今から考えれば、この頃から視聴者が求める主人公像が変わりつつあった。英雄や偉人より、寅さんみたいな人間味のある主人公が求められる時代になっていた。それと大時代的な英雄や天才のドラマに、視聴者も飽き飽きしていたんだろうね。視聴者も『英雄や天才は実在しない。歴史はしょせん、勝者が好き勝手に捏造したものだ』ということに気がつき始めていた。政宗のヒットはそんな時代の変わり目を、うまく捉えることができたのが理由でしょう」
「政宗」はNHKが行った「もう一度観たいあの番組」でも大河ドラマ部門で第1位を獲得するほど、“記録”だけでなく“記憶”にも残る名作となり、現在の大河ドラマのベースとなっている。
「『政宗』が始まった頃は、大河ドラマの視聴率が悪く、もう大河ドラマはやめようという声がNHK局内でも上がっていた。ところが、『政宗』がヒットして、大河ドラマと地域興しのイベントやプロモーションが結び付くきっかけにもなった。このあと続く『武田信玄』『毛利元就』などとともに、結果的にご当地大河ブームの先駆けとなりましたね」
しかし、特大ヒットしたとはいえ、「政宗」にも大河ドラマならではの気苦労が絶えなかった。
「大物俳優が勢ぞろいしているだけに、オープニングのキャストのクレジットの順番の調整も大変だった。主役の渡辺謙がトップ。トメは秀吉役の勝新太郎。そうすると、父親役の北大路欣也、母親役の岩下志麻をどうするかでモメた。その結果、勝さん、岩下さんの2人が出る放送回がなくなってしまった(笑)。本末転倒もはなはだしいよね」
さらに、「政宗」から遡ること2年前、最高視聴率55.3%を記録した沢口靖子の出世作でもあるNHK連続テレビ小説「澪つくし」(85年)は、高視聴率がゆえに、ラストシーンにとても苦労したという。
「『澪つくし』は、ロミオとジュリエットのような純愛ドラマ。
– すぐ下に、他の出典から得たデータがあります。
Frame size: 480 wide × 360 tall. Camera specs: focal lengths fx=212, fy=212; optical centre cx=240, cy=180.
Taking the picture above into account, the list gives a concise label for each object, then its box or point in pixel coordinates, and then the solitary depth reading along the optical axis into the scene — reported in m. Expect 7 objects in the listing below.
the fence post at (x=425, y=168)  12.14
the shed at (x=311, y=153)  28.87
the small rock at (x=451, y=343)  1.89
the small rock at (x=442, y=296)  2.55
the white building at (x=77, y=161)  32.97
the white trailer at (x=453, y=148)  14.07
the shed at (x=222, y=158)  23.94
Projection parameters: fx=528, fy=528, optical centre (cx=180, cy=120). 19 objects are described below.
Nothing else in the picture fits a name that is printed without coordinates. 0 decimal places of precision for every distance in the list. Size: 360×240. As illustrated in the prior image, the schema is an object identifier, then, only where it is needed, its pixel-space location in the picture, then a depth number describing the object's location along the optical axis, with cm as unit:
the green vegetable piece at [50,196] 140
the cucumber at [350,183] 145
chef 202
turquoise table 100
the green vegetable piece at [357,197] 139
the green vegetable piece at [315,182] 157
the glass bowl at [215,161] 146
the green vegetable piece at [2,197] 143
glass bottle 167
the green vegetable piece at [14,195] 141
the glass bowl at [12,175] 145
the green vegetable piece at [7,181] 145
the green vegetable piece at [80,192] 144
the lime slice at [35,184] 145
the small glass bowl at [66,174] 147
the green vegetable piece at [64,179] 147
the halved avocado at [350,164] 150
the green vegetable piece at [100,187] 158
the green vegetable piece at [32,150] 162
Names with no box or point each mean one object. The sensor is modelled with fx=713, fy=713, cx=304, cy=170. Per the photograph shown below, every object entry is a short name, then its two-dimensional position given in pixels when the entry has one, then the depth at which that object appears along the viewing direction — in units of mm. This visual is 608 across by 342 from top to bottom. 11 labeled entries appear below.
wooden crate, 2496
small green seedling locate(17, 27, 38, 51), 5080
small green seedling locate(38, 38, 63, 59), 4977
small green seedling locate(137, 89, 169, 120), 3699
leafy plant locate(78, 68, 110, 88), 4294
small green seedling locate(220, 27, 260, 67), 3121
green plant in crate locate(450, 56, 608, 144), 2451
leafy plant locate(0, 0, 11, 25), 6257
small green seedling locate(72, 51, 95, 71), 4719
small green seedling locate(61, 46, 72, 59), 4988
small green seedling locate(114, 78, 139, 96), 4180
最後に沢口靖子と相手役の川野太郎が再び結ばれるかどうか、視聴者からも賛否両論の意見が寄せられ、最終的には『2人が一緒になるであろう』というニュアンスで終わるラストシーンになった。高視聴率ゆえの悩みでしたね」
2人を襲う悲劇の数々。天国と地獄を味わう主人公に一喜一憂した読者も大勢いたに違いない。
「ドラマとは、人間の対立、葛藤、トラブル、モメ事を描くこと。人間はとにかくトラブルが大好き。その心の機微に触れることができれば、ドラマは当たる」
さらに、ヒットの秘密をこうも語る。
「ドラマが完成するのは、番組の中ではなく、視聴者の心の中で完成する。だから、あまり説明しすぎちゃダメ。説明7割、想像3割が、僕の理想だね」
人気ドラマの最終回は、視聴者に余韻を残すのである。